As this project is particularly focused on data science channels, I found that not many readily available datasets online are suitable for this purpose. The 2 alternative datasets I found are:

- [The top trending Youtube videos on Kaggle](https://www.kaggle.com/rsrishav/youtube-trending-video-dataset): This dataset contains several months of data on daily trending YouTube videos for several countries. There are up to 200 trending videos per day. However, this dataset is not fit for this project because the trending videos are about a wide range of topics that are not necessarily related to data science. 

- Another dataset is obtained from this [Github repo](https://gitlab.com/thebrahminator/Youtube-View-Predictor) of Vishwanath Seshagiri, which is the metadata of 0.5M+ YouTube videos along with their channel data. There is no clear documentation on how this dataset was created, but a quick look at the datasets in the repository suggested that the data was obtained using keyword search of popular keywords such as "football" or "science". There are also some relevant keywords such as "python". However, I decided not to use these datasets because they don't contain data for the channels I am interested in.

I created my own dataset using the [Google Youtube Data API version 3.0](https://developers.google.com/youtube/v3). The exact steps of data creation is presented in section *2. Data Creation* below.

### Data limitations

The dataset is a real-world dataset and suitable for the research. However, the selection of the top 10 Youtube channels to include in the research is purely based on my knowledge of the channels in data science field and might not be accurate. My definition is "popular" is only based on subscriber count but there are other metrics that could be taken into consideration as well (e.g. views, engagement). The top 10 also seems arbitrary given the plethora of channels on Youtube. There might be smaller channels that might also very interesting to look into, which could be the next step of this project.

* Problems:
1. In the data-source notes, what is the only basis used for calling a channel "popular"?
2. Reproduce the passage of the data-source notes starting with "I created my" and going on through "Data Creation* below.".
Rely only on the data-source notes, not on the listing.

* Data supplied:
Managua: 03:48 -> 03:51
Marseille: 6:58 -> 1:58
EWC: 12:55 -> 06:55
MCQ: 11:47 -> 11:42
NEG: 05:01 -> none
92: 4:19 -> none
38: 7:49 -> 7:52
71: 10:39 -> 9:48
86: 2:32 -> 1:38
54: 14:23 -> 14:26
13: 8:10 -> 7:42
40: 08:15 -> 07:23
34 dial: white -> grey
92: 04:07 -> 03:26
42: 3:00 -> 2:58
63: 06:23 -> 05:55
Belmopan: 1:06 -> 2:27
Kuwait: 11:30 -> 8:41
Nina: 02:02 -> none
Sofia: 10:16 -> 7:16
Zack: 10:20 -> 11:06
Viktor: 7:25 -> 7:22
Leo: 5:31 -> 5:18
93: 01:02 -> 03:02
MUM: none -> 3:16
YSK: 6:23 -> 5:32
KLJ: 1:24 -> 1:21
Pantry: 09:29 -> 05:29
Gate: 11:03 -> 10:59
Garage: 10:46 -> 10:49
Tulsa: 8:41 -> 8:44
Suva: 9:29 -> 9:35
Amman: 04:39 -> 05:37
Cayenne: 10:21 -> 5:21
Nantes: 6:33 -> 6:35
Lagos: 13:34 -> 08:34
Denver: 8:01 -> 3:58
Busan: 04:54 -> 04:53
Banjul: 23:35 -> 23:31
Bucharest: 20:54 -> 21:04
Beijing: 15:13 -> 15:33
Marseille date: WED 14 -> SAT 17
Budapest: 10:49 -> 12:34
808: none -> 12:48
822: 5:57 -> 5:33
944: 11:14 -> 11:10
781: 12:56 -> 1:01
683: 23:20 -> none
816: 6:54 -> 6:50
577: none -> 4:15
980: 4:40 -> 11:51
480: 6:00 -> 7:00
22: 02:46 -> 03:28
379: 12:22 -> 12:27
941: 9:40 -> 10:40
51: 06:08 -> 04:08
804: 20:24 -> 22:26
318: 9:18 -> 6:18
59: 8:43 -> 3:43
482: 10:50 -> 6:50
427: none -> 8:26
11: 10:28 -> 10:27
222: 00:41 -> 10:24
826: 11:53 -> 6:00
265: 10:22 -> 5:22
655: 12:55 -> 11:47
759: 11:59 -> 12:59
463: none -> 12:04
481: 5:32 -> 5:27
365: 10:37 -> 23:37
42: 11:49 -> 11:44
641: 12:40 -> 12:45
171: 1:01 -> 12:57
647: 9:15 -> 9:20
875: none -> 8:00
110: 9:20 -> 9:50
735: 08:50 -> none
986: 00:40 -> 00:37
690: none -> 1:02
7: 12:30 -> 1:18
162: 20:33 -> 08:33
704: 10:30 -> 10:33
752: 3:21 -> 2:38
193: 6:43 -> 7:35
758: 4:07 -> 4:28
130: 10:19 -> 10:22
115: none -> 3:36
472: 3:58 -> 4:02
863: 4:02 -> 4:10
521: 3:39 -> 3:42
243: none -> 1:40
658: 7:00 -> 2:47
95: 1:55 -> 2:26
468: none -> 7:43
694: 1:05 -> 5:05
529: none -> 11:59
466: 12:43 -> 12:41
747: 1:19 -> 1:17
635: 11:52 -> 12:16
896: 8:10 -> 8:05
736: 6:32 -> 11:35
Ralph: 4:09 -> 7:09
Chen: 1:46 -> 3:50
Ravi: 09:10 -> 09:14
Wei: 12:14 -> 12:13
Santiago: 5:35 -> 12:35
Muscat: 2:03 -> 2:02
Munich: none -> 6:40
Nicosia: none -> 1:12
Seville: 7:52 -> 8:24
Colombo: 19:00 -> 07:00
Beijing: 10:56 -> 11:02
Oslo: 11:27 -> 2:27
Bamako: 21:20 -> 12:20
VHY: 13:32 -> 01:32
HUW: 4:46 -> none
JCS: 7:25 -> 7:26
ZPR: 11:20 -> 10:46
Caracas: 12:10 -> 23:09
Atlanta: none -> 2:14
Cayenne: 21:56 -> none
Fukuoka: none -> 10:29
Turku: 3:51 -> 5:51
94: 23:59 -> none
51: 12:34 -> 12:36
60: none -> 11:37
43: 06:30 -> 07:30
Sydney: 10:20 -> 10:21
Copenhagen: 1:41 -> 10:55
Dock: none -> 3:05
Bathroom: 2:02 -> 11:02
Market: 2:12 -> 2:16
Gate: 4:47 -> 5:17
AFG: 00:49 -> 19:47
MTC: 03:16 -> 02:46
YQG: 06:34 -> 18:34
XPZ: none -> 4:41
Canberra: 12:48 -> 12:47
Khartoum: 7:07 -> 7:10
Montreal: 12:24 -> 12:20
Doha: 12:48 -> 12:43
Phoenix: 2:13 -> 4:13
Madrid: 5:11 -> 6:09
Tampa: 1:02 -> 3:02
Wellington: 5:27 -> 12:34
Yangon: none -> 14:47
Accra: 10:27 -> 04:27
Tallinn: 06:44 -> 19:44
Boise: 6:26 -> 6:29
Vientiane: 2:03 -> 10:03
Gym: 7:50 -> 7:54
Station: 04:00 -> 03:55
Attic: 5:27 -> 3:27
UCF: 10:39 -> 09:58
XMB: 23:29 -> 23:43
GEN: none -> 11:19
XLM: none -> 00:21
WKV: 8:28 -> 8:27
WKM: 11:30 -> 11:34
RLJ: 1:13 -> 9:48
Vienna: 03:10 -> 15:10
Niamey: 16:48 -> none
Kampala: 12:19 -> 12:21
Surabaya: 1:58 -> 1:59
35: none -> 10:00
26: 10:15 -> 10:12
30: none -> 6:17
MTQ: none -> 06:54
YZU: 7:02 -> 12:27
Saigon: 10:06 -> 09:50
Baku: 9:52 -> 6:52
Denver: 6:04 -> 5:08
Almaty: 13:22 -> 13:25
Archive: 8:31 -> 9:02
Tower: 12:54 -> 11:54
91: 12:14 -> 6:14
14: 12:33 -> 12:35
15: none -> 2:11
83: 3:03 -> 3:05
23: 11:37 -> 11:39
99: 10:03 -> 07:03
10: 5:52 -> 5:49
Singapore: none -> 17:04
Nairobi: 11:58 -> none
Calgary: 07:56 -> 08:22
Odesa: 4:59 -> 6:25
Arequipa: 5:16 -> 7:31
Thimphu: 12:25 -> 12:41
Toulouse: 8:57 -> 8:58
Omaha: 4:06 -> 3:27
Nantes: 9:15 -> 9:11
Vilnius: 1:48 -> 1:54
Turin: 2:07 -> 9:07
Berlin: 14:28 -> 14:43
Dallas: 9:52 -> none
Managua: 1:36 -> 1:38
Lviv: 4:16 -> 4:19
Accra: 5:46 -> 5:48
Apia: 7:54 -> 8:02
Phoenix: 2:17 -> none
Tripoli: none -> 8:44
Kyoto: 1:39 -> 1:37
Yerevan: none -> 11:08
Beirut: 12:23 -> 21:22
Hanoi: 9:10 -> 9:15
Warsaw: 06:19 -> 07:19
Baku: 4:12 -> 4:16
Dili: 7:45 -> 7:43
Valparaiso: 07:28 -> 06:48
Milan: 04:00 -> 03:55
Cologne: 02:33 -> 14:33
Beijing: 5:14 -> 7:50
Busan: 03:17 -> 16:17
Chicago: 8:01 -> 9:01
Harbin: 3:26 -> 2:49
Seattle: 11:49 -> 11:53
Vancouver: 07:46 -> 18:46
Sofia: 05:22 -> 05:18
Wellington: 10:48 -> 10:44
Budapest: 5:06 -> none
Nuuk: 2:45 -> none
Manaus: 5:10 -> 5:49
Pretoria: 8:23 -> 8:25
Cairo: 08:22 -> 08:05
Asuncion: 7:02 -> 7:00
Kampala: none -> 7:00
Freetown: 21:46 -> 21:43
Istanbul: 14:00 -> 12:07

* Task results:
1. Subscriber count.

2.
I created my own dataset using the [Google Youtube Data API version 3.0](https://developers.google.com/youtube/v3). The exact steps of data creation is presented in section *2. Data Creation* below.